> 原文:
太陽に接近するという探査機「パーカー・ソーラー・プローブ」を

日本時間の8月12日夕方に打ち上げられたとしてニュースとなりました。

 

太陽といえば内部が超高温になっていることで有名ですが、

この探査機はどうやって近づくことができるのでしょうか?

 

NASA の「パーカー・ソーラー・プローブ」探査機の任務は、

私たち地球が住んでいる太陽系の恒星である太陽に、今までのどんな人工的物体よりも近づいて、

その中へと突き進んでいくと言う使命です。素人考えでは、

今まで想像もしなかったような宇宙のミッションですよね。

 

これによってNASAは何を調べるのでしょうか。

 

現在太陽で疑問とされていることは、

太陽の大気圏がプラズマでできている表面よりも数百倍暑いということや、

太陽から吹き出ているプラズマの流れである太陽風が生成されて、

これが超音速でなぜ遠くまで届くのかということです。

 

このような謎を解明するために、

今回の「パーカー・ソーラー・プローブ」が太陽のデータを収集します。

 

太陽へ接近するのは今年11月と予定されています。

ここで収集されたデータが、

太陽フレアの発生の原理の究明や気象の急な変化を予測するモデルの構築のために使用されます。

 

なぜこれが必要なのかというと、人工衛星がこれらによって不具合が起こり、

国際宇宙ステーションに滞在している人間にも危険が及び、

さらに、電力系統にも問題を起こす可能性があるからです。

 

このような調査をすることはもちろん簡単ではありません。

この探査機は、太陽の表面644万km以内に近づかなければなりません。

これは当然太陽の非常に強い、なんと50万度以上という高熱の中を飛ばなければならないからです。

 

なぜ、飛ぶことができるのでしょうか。

今回のミッションでは、ここが一番気になる点ですよね。

ここで探査機「パーカー・ソーラー・プローブ」がどのような原理で

太陽の熱さを耐えることができるのかを紹介します。

 

いかにして太陽の超高温にも耐えることができるのでしょうか

 

まず、 熱を防ぐシールドがポイントです。

 

この探査機は太陽への接近を、約20回以上予定しています。

そこで最も大事になるのが耐熱シールドです。

これはディスク上になっていて、幅が約2.4m、 厚さが約11.4cmあり、 これが太陽の熱を防ぎます。

 

ポイントなのはもちろん素材です。

 

このフィールドには炭素でできた黒い色の断熱カーボンフォームに、

硬いカーボンファイバープレート2枚挟むような構造になっています

 

カーボンファイバーのプレートは応用物理学研究所のエンジニアが設計し、

炭素複合材料メーカーの「C-CAT」によって組み立てられました。

 

さらに、太陽の面した側には「ホワイトセラミックコーティング」がしてあります。

 

プレート表面になされたこのコーティングによって、

太陽からの熱を反射する能力が2倍になるとしています。

> 課題一覧:
a. 探査機に関する文章によると、耐熱シールドの幅と厚さはそれぞれどれくらいですか。
b. 探査機に関する文章のうち、「この探査機はどうやって近づくことができるのでしょうか?」を含む箇所から「今まで想像もしなかったような宇宙のミッションですよね。」までを一字一句たがえずに書き写しなさい。
c. 探査機に関する文章を、最後の文の次から書き継ぎなさい。

> 検討資料:

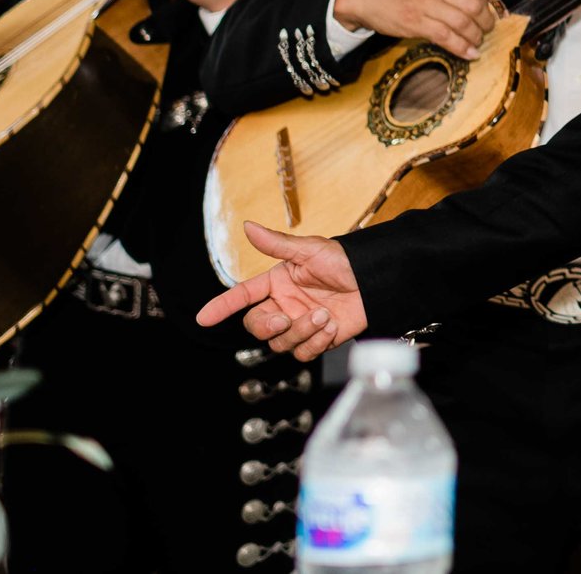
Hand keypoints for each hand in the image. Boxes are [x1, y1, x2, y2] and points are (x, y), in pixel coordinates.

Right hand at [195, 224, 364, 361]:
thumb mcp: (310, 249)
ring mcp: (299, 324)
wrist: (376, 280)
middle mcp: (284, 305)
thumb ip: (277, 244)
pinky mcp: (317, 339)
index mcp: (277, 283)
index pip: (243, 296)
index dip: (222, 306)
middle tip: (286, 317)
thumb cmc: (346, 260)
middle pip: (256, 326)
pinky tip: (332, 325)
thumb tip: (248, 226)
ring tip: (324, 314)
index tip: (204, 317)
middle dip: (267, 326)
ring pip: (280, 343)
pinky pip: (303, 353)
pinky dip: (316, 342)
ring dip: (301, 331)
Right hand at [332, 0, 496, 58]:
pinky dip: (462, 47)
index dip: (488, 6)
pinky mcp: (416, 22)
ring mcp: (426, 3)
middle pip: (475, 6)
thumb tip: (476, 2)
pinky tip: (469, 53)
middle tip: (486, 31)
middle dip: (486, 22)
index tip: (491, 15)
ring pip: (464, 22)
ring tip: (477, 43)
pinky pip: (447, 36)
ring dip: (475, 37)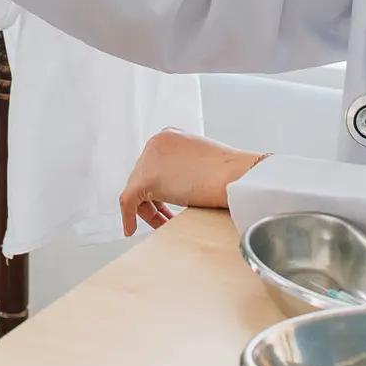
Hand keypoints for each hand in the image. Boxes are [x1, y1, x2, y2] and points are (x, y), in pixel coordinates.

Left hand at [119, 129, 268, 236]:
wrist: (237, 176)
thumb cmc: (230, 173)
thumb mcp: (201, 162)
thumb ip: (184, 168)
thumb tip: (176, 186)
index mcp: (169, 136)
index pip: (153, 164)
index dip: (158, 188)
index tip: (165, 203)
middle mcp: (155, 143)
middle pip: (142, 176)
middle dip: (154, 200)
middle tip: (165, 218)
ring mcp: (149, 159)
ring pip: (135, 189)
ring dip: (148, 211)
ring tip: (163, 225)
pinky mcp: (146, 179)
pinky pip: (128, 200)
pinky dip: (128, 217)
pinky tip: (130, 229)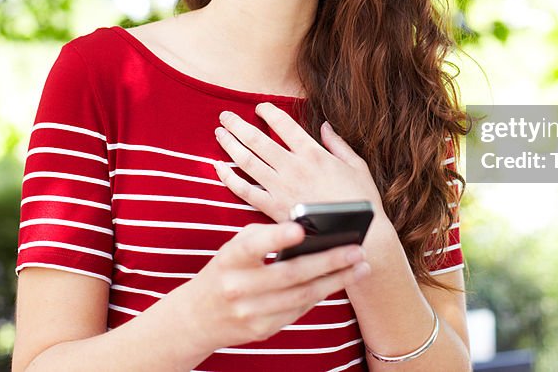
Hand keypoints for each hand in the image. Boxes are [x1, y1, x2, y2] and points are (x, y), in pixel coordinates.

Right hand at [173, 221, 369, 353]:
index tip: (300, 229)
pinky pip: (298, 310)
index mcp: (230, 259)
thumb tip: (311, 230)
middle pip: (290, 274)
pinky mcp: (262, 330)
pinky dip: (321, 294)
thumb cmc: (225, 270)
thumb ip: (266, 236)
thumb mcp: (235, 248)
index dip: (276, 238)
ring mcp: (250, 312)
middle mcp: (237, 287)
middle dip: (328, 261)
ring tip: (360, 266)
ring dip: (335, 281)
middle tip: (357, 249)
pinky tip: (340, 281)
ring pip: (301, 296)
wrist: (197, 318)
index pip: (252, 246)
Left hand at [212, 103, 383, 222]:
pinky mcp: (274, 209)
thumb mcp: (356, 166)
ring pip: (247, 161)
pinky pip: (245, 191)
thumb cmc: (360, 200)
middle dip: (238, 124)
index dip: (268, 111)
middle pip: (258, 140)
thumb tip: (325, 126)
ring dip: (230, 144)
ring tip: (219, 132)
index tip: (259, 107)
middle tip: (225, 115)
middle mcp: (294, 168)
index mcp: (314, 154)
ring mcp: (281, 189)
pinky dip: (229, 178)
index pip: (284, 125)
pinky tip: (218, 167)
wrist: (356, 236)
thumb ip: (338, 144)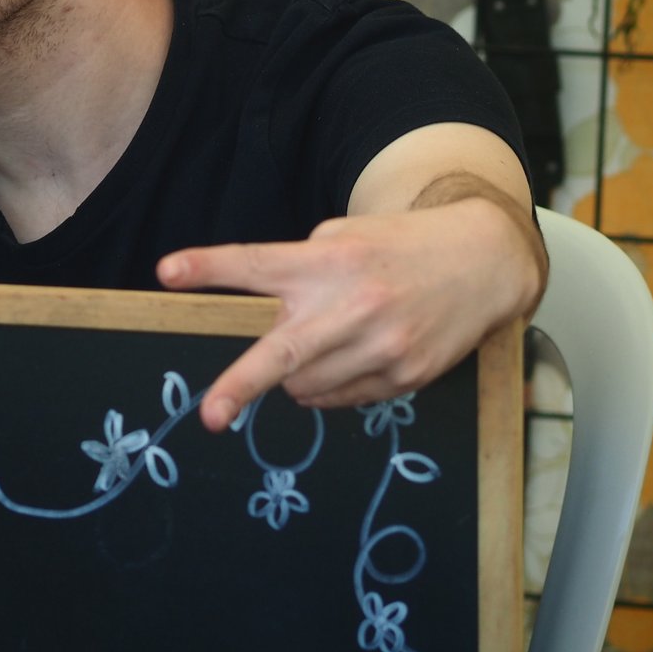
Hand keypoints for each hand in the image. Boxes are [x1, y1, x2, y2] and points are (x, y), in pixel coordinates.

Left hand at [157, 198, 541, 429]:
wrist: (485, 262)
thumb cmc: (399, 246)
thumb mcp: (346, 236)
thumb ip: (300, 268)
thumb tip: (264, 320)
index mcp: (329, 260)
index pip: (257, 263)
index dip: (209, 268)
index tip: (166, 272)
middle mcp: (353, 305)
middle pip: (282, 353)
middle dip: (238, 385)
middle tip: (208, 415)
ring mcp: (382, 347)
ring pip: (306, 387)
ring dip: (293, 377)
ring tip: (318, 345)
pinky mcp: (404, 377)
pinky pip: (341, 399)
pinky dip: (328, 386)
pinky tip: (352, 356)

> 解答:
a. 幅が約2.4m、厚さが約11.4cmです。

b.
この探査機はどうやって近づくことができるのでしょうか?

 

NASA の「パーカー・ソーラー・プローブ」探査機の任務は、

私たち地球が住んでいる太陽系の恒星である太陽に、今までのどんな人工的物体よりも近づいて、

その中へと突き進んでいくと言う使命です。素人考えでは、

今まで想像もしなかったような宇宙のミッションですよね。

c.
 

これによって、シールドの内部の探査機の温度は、

なんと、たった30度ほどなんだそうです。

 

アンテナにはどんな細工が?

 

コロナを調査するアンテナにももちろん熱に対しての対策が施されています。

 

この5本の長いアンテナのうち4本が太陽の熱を受けることになるため、

「FIELDS」という、ロケットエンジンにも使われているレアメタルにより、管状に作られています。

 

「SWEAP」という計測機器もあって、

これは太陽風に大く含まれている粒子の速度・密度・温度を調査します。

それには「ファラデーカップ」という特殊センサーによって粒子を捉える必要があります。

 

ここにも熱対策をします。太陽の熱に耐えるために、

融点約2,350℃という「チタンジルコニウムモリブデン合金」

をシート状にしたファラデーカップになりました。

 

計測機器には電流を集める金属プレートにつながった複数の電気格子を備えています。

これは3,000℃以上という熱にも耐えることができるタングステンによってつくられているので、

レーザーではなく「酸」を使っています。

 

耐熱ケーブルはサファイアガラス状の管に通しています。

 

無人での操作が一番難しい!?

 

それでも、おそらくこの探査機が直面する最大の危機は、

あらゆるプロセスの大部分を人間の操作なしで実行することでしょう。

 

ミッションの多で、耐熱シールドで通信が遮られる場合があります。

 

エンジニアはすべての問題を検出して探査機を復帰させるシステムをつくりました。

 

耐熱シールドの陰の部分に小さなセンサーは太陽光を検知するように置かれていて、

検知することで探査機に知らせ、耐熱シールドが働くような飛行コースを修正します。

 

研究者は、これまでの宇宙船のなかで最も自律飛行が可能なもののひとつですと語っています。

 

太陽に探査機が接近するなんてすごいですね

 

太陽に史上最も接近するという NASA の探査機パーカー・ソーラー・プローブについてでした。

 

パーカーは、11月に史上初めて太陽に近づきます。

研究者は、「これは太陽系最後の秘境のひとつと言えます。

まるで完全に未知な世界なです」と語っています。

 

探査機は打ち上げられたのがニュースになったばかりですが、

11月にもまたニュースとなるでしょう。